Tuesday, December 23, 2008

Enforcing Promises of Lifetime Health Benefits

Rockwell_2 Mitchell Rubinstein over at Adjunct Law Prof Blog posts today on the huge Sixth Circuit decision last week of Cole v. ArvinMeritor, Inc., No. 06-2224 (Dec. 16, 2008). 

Rockwell Automation and its successor companies promised, in a collective bargaining agreement signed with the United Auto Workers, that

The Health Care . . . Coverages an employee has under this Article at the time of retirement or termination of employment at age 65 or older . . . shall be continued thereafter provided that suitable arrangements can be made with the Carrier(s).  Contributions for coverages so continued shall be in accordance with [another provision of the CBA].

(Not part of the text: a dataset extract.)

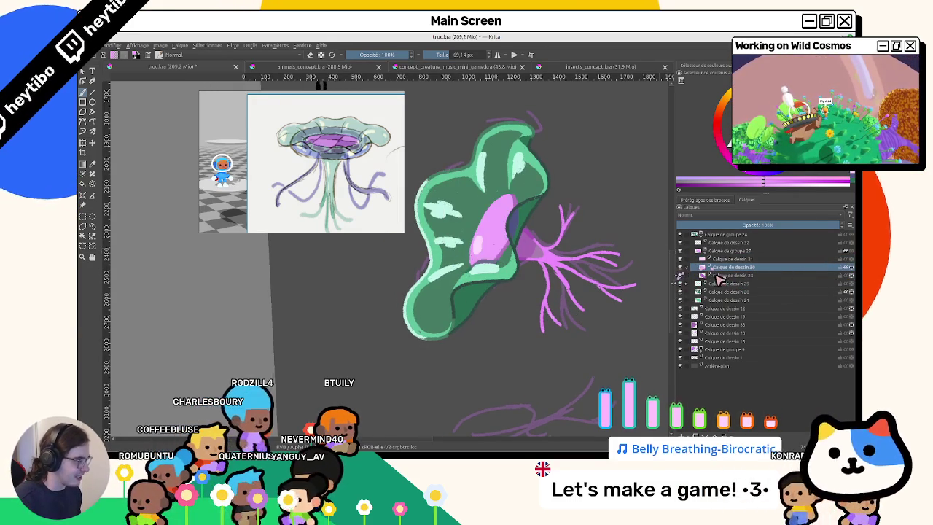
drag(698, 271, 738, 266)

This contract language, the district court concluded "unambiguously promises lifetime benefits."  The defendants appealed, arguing that the following provision of the CBA limits retiree insurance coverage to the duration of the CBA:

This [Insurance] Agreement and [Insurance] Program as modified and supplemented by the [Insurance] Agreement shall continue in effect until the termination of the Collective Bargaining Agreement of which this is a part.

Not so, concluded the Sixth Circuit.  General durational clauses such as this refer only "to the length of the CBAs and not the period of time contemplated for retiree benefits."  They therefore "cannot trump contractual promises of lifetime retiree healthcare benefits."

As Mitch points out, this is a major case.  The Big Three and their myriad suppliers (a large proportion of which are in the Sixth Circuit) are looking to retiree health benefits as one way of cutting legacy costs.  Cole takes many of these retirement benefits plans off the table -- at least those plans with contractual language similar to that at issue in Cole

But retirees shouldn't be popping any corks -- the bottles may be filled with vinegar, for two reasons.  First, Cole itself distinguishes an earlier case which had held that a company may not have to pay for retiree benefits if the facility covered by the CBA closes.  Second, companies can file for Chapter 11 bankruptcy and walk away from their CBAs as part of the reorganization, as the Northwest Flight attendants case demonstrated a couple of years ago.  Cole thus may make plant closings and bankruptcy look more attractive to automakers and their suppliers looking to slash legacy costs.

For more on how companies can use bankruptcy to reject collective bargaining agreements, see my article (with Donald Smith) Reconciling Labor and Bankruptcy Law: The Application of 11 U.S.C. Section 1113, 2001 MSU L. Rev. 1145 (2001).